== THE DATA ==

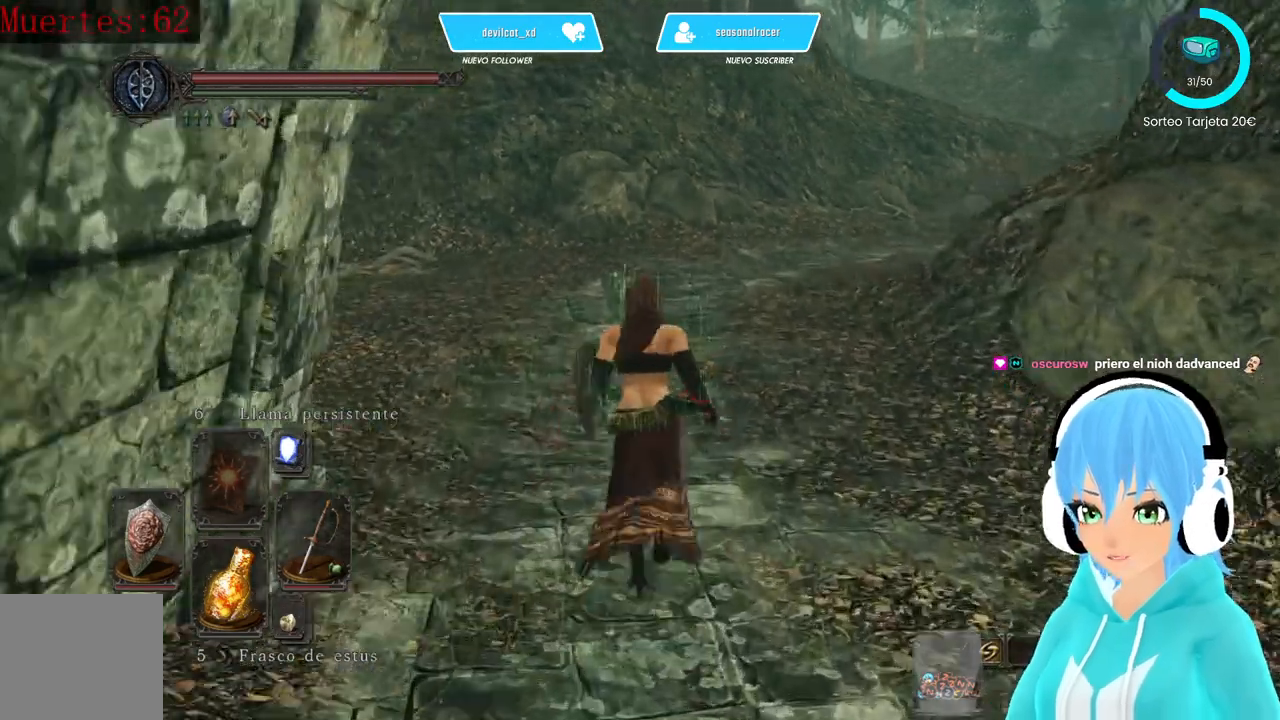
{"buttons": [], "left_stick": "up", "right_stick": "center", "events": [[250, "right_stick", "left"], [417, "right_stick", "center"]]}
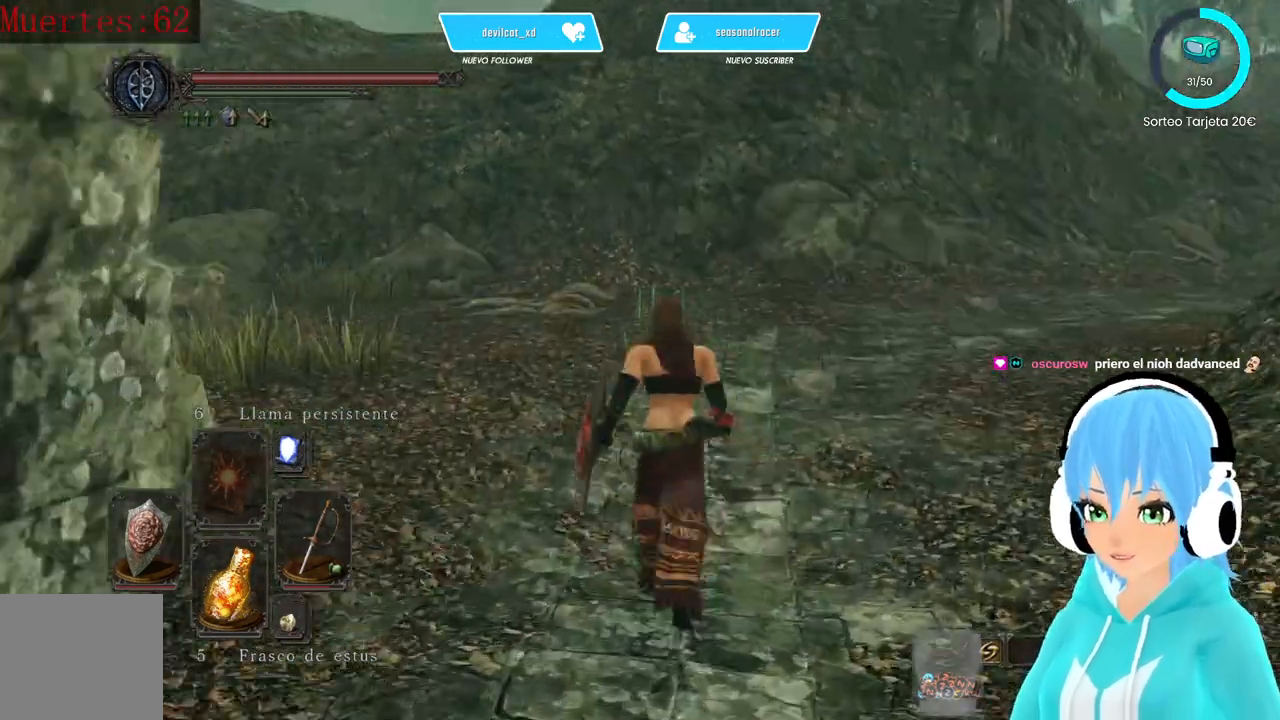
{"buttons": [], "left_stick": "up", "right_stick": "center", "events": []}
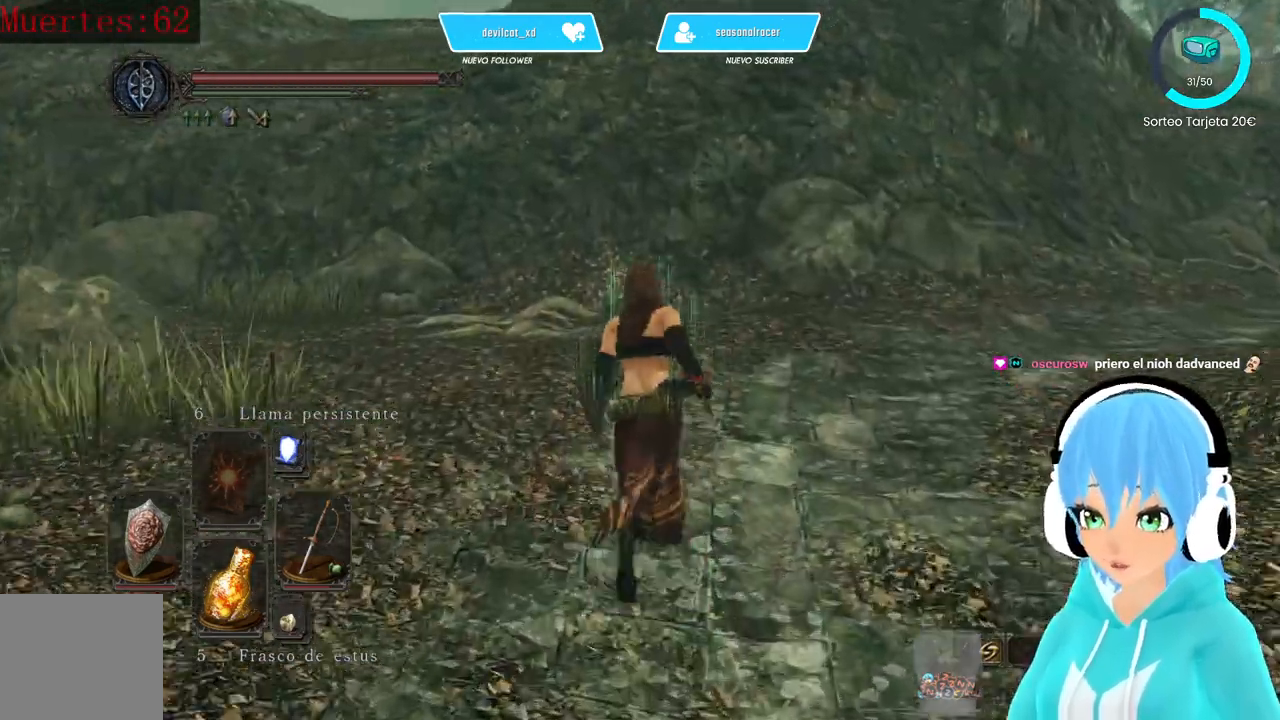
{"buttons": [], "left_stick": "up", "right_stick": "left", "events": [[333, "right_stick", "left"]]}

== WHAT YOU HAVE TO DO ==
Output the data verbatim, images excluded.

== SOLUTION ==
{"buttons": [], "left_stick": "up", "right_stick": "center", "events": [[250, "right_stick", "left"], [417, "right_stick", "center"]]}
{"buttons": [], "left_stick": "up", "right_stick": "center", "events": []}
{"buttons": [], "left_stick": "up", "right_stick": "left", "events": [[333, "right_stick", "left"]]}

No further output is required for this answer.